After Adam left, H made a visit to Home Depot for a bag of soil acidifier (sulfur) for the blue hydrangea. Remember when we used to throw a few nails in the hole with the blue ones before we planted them? We already have lime for the pink ones. And he got a couple of rolls of weed barrier for the front beds. He didn’t have to pay for any of this because I overpaid the bill because I forgot about the automatic electronic payment I’d set up. I can hear Dad in my head, “More money than brains.” So true.

After seeing how happy H was yesterday, it made me second guess (yet again) our wish to buy a home in a community that’s responsible for outside maintenance.

The Mulch Yard

After Home Depot, he went to the mulch yard. H loves mulch like some women love jewelry. His retired brother (80) works part time at the mulch yard. I think part of the reason H likes getting mulch is because it gives him an excuse to talk with his brother. Working in the yard, seeing his brother, and living safe in the knowledge that he has a truckload of mulch in the garage makes H’s world right. He can’t put the mulch down today because of the rain, but the first clear day will find him shoveling mulch from the back of his truck with the radio blaring.

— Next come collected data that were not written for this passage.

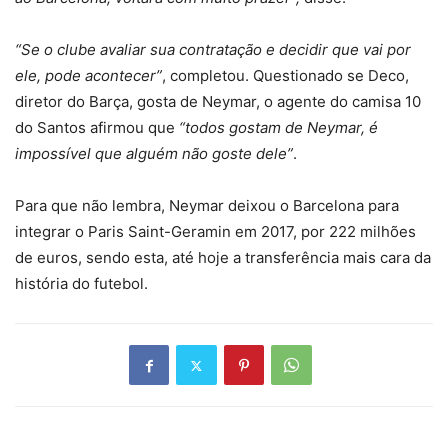
“Se o clube avaliar sua contratação e decidir que vai por
ele, pode acontecer”
, completou. Questionado se Deco,
diretor do Barça, gosta de Neymar, o agente do camisa 10
do Santos afirmou que
“todos gostam de Neymar, é
impossível que alguém não goste dele”
.
Para que não lembra, Neymar deixou o Barcelona para
integrar o Paris Saint-Geramin em 2017, por 222 milhões
de euros, sendo esta, até hoje a transferência mais cara da
história do futebol.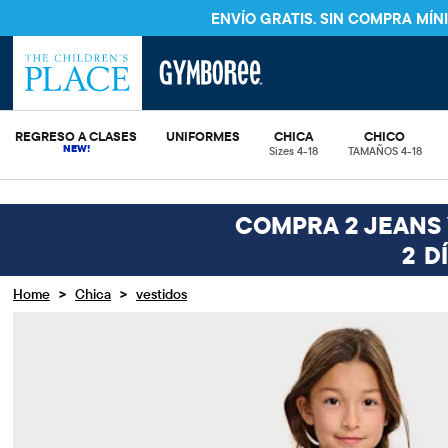
ENVÍO GRATIS. SIN COMPRA MÍ
REGRESO A CLASES
UNIFORMES
CHICA
CHICO
Sizes 4-18
TAMAÑOS 4-18
COMPRA 2 JEANS Y
2
D
>
>
Home
Chica
vestidos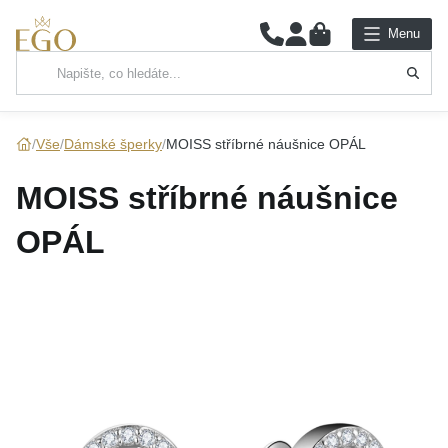
0
Menu
Hlavní kategorie
NÁHRDELNÍKY
Vše
Dámské šperky
MOISS stříbrné náušnice OPÁL
PŘÍVĚSKY
MOISS stříbrné náušnice
ŘETÍZKY
OPÁL
NÁRAMKY
PRSTENY
NÁUŠNICE
SADY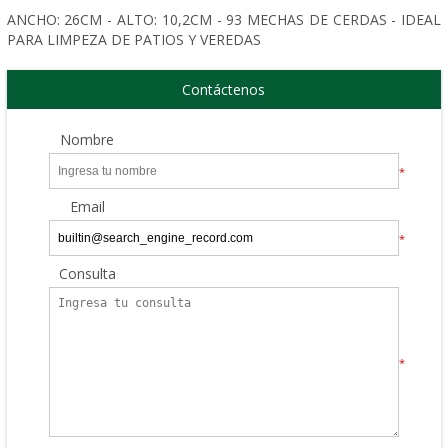
ANCHO: 26CM - ALTO: 10,2CM - 93 MECHAS DE CERDAS - IDEAL
PARA LIMPEZA DE PATIOS Y VEREDAS
Contáctenos
Nombre
*
Email
*
Consulta
*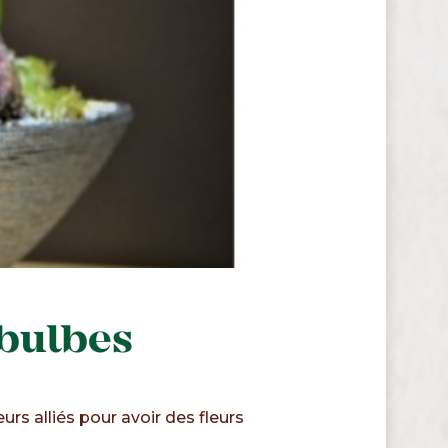
 bulbes
urs alliés pour avoir des fleurs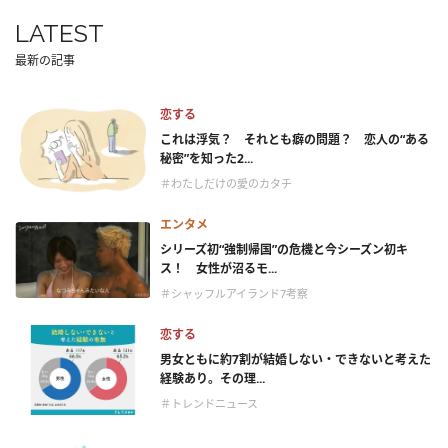
LATEST
最新の記事
恋する
これは浮気？ それとも癖の問題？ 恋人の“ある
秘密”を知った2...
＃わたしだけの愛のカタチ
エンタメ
シリーズ初“強制帰国”の危機と今シーズン初キ
ス！ 女性が沼るモ...
＃シャッフルアイランド7考察
恋する
男女ともに約7割が結婚しない・できないと考えた
経験あり。その理...
＃トレンドニュース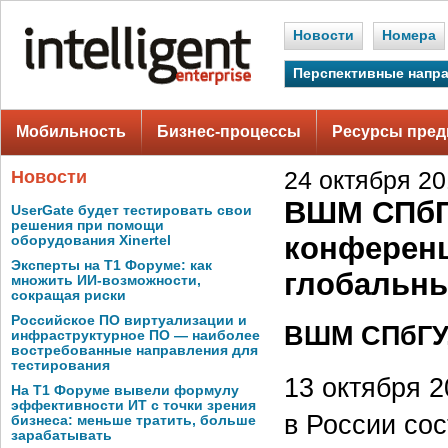
Новости
Номера
Перспективные напр
Мобильность
Бизнес-процессы
Ресурсы пред
Новости
24 октября 201
ВШМ СПбГУ
UserGate будет тестировать свои
решения при помощи
конференц
оборудования Xinertel
Эксперты на Т1 Форуме: как
глобальны
множить ИИ-возможности,
сокращая риски
Российское ПО виртуализации и
ВШМ СПбГУ,
инфраструктурное ПО — наиболее
востребованные направления для
тестирования
13 октября 2
На Т1 Форуме вывели формулу
эффективности ИТ с точки зрения
в России со
бизнеса: меньше тратить, больше
зарабатывать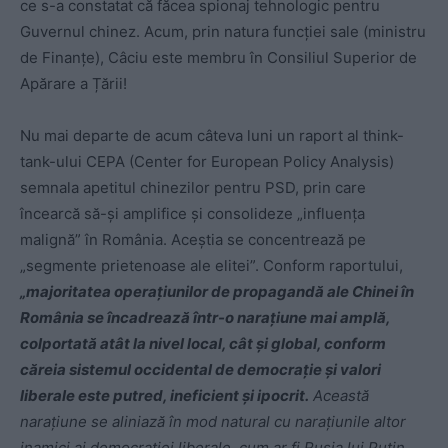
ce s-a constatat că făcea spionaj tehnologic pentru
Guvernul chinez. Acum, prin natura funcției sale (ministru
de Finanțe), Câciu este membru în Consiliul Superior de
Apărare a Țării!
Nu mai departe de acum câteva luni un raport al think-
tank-ului CEPA (Center for European Policy Analysis)
semnala apetitul chinezilor pentru PSD, prin care
încearcă să-și amplifice și consolideze „influența
malignă” în România. Aceștia se concentrează pe
„segmente prietenoase ale elitei”. Conform raportului,
„majoritatea operațiunilor de propagandă ale Chinei în
România se încadrează într-o narațiune mai amplă,
colportată atât la nivel local, cât și global, conform
căreia sistemul occidental de democrație și valori
liberale este putred, ineficient și ipocrit.
Această
narațiune se aliniază în mod natural cu narațiunile altor
inamici ai democrației liberale, cum ar fi Rusia lui Putin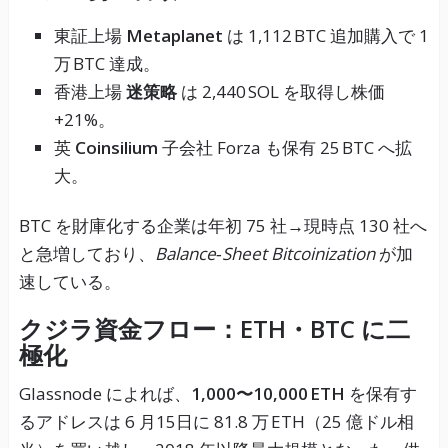
東証上場
Metaplanet
は 1,112 BTC 追加購入で 1
万 BTC 達成。
香港上場
迷策略
は 2,440 SOL を取得し株価
+21%。
英
Coinsilium
子会社 Forza も保有 25 BTC へ拡
大。
BTC を財庫化する企業は年初 75 社→現時点 130 社へ
と急増しており、
Balance‑Sheet Bitcoinization
が加
速している。
クジラ資金フロー：ETH・BTC に二
極化
Glassnode によれば、
1,000〜10,000 ETH
を保有す
るアドレスは 6 月15日に 81.8 万 ETH（25 億ドル相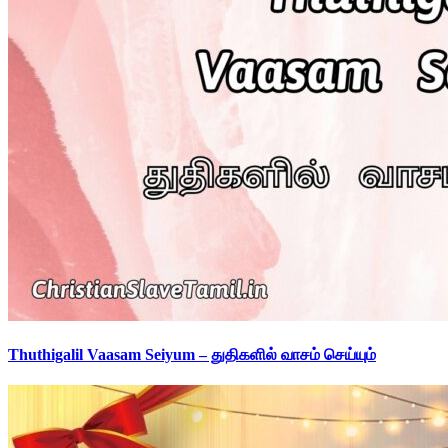
Thuthigalil Vaasam Seiyum – துதிகளில் வாசம் செய்யும்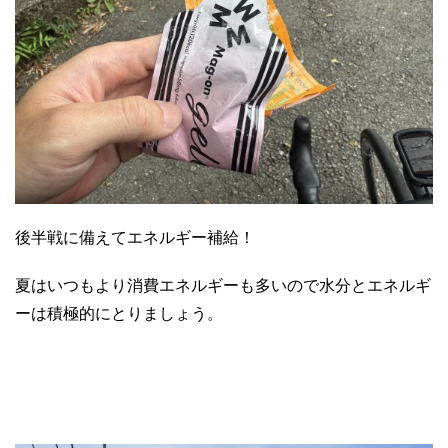
後半戦に備えてエネルギー補給！
夏はいつもより消費エネルギーも多いので水分とエネルギ
ーは積極的にとりましょう。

H, who seldom likes a rainy day, is practically jumping up and down over this perfect rain immediately after Adam put the fertilizer down. He can’t believe his great, good luck.

Conversation with H

Bella ~ Did you see Tommy at the mulch yard.

H ~ Yes.

Bella ~ How is he?

H~ His ears are getting long.

Bella ~ He’s always had big ears.

H  ~ No, I mean really long!

Bella ~ How long?

H~ (holds fingers up to ear) This long!

Bella ~ How did he ever get those big ears?

H ~ I don’t know, but I’ll never have anything that big!

Bella ~ ……..

Everything’s a competition with men.